Using the listing below, count the lines in which "down" appears; give the count alone.

**Given material**:
+---+

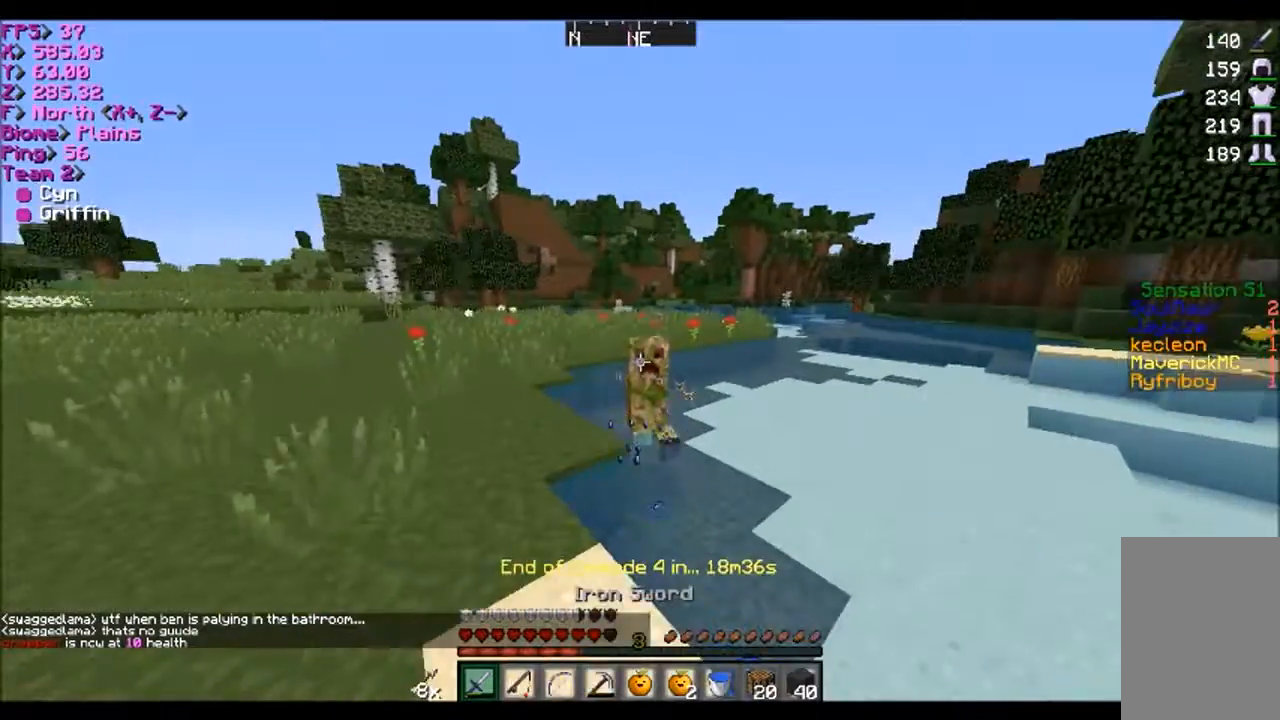
{"keys": ["a"], "mouse": [], "events": [[67, "s", "down"], [133, "mouse_left", "up"], [500, "s", "up"]]}
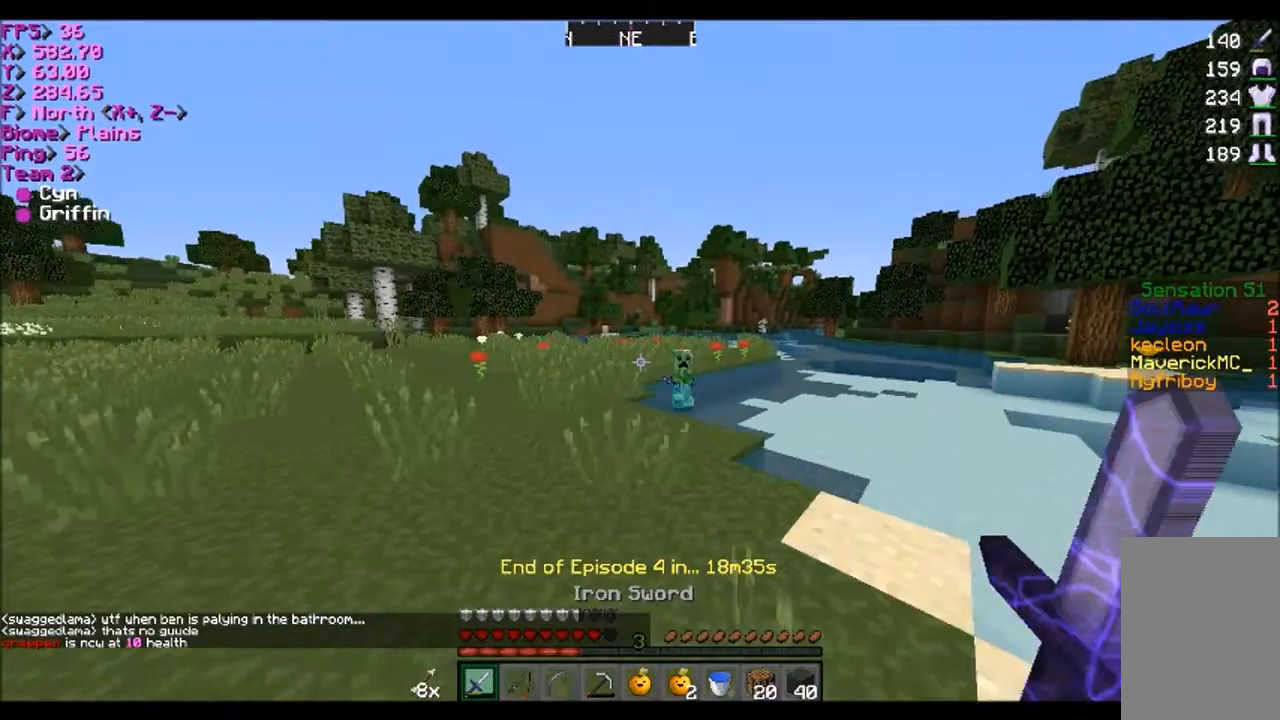
{"keys": ["w"], "mouse": [], "events": [[100, "w", "down"], [434, "a", "up"]]}
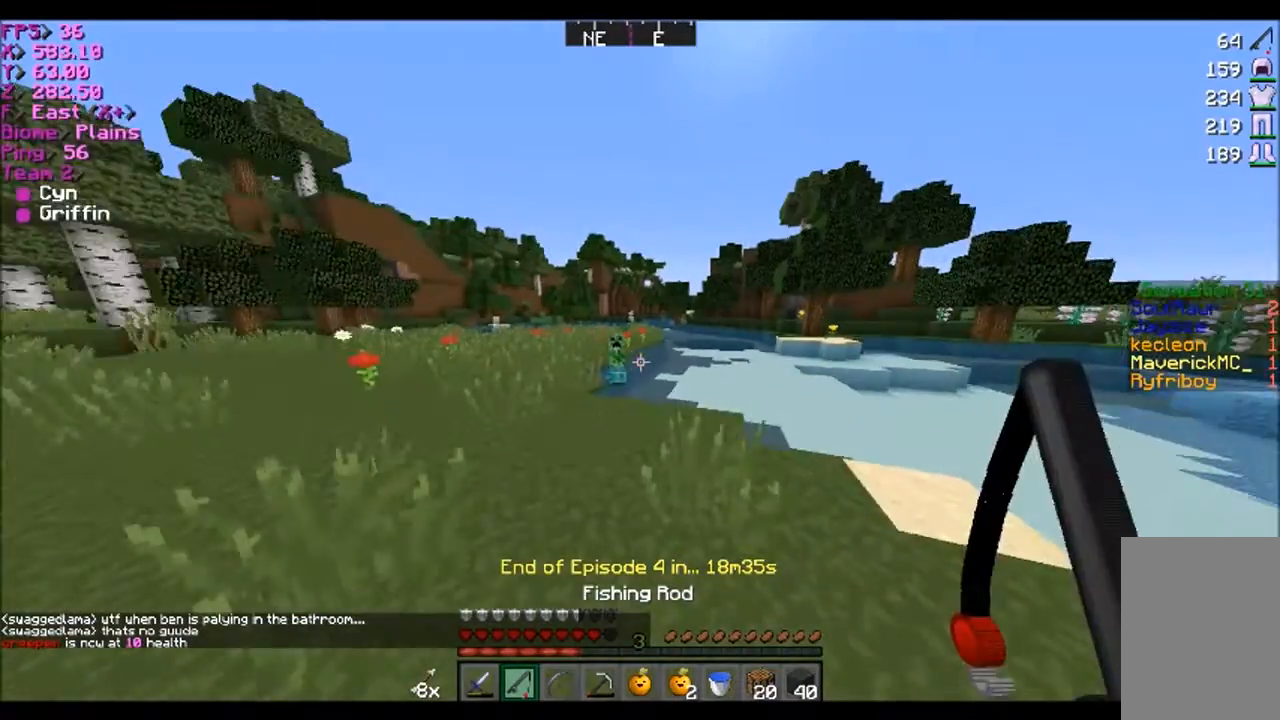
{"keys": ["a", "w"], "mouse": [], "events": [[400, "a", "down"]]}
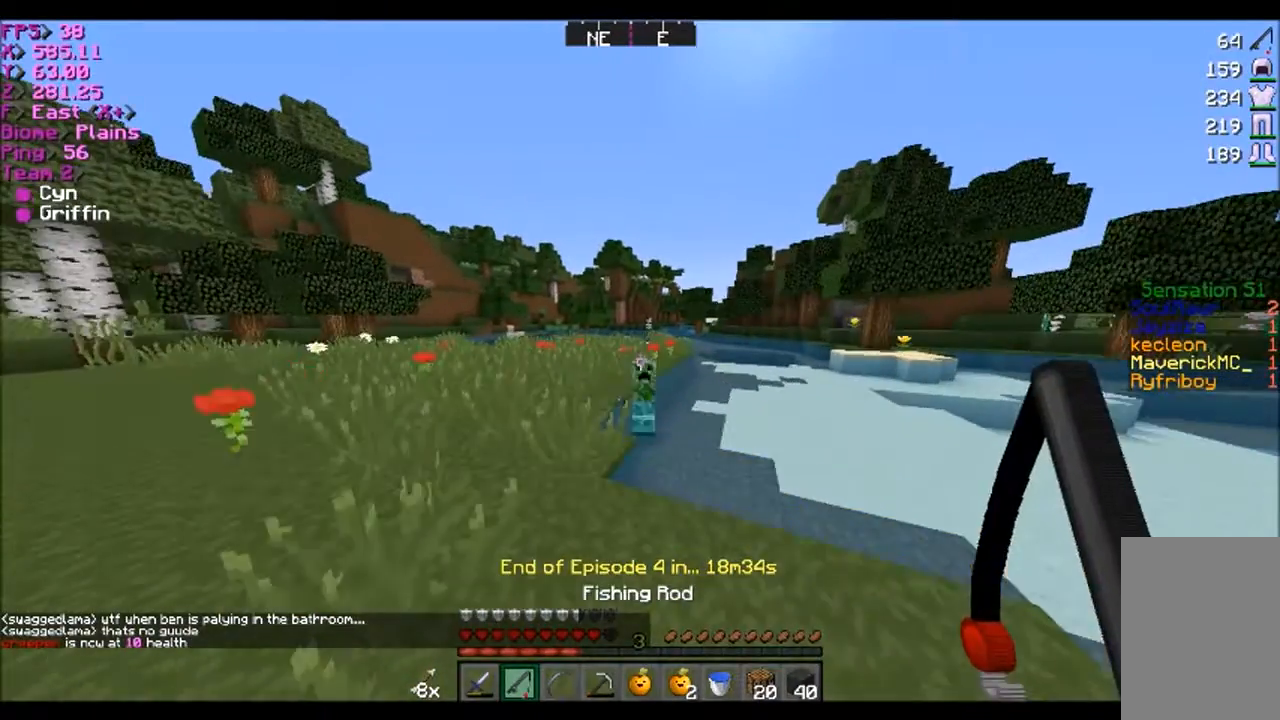
{"keys": ["w"], "mouse": [], "events": [[101, "a", "up"]]}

+---+

**Output of the exercise**: 3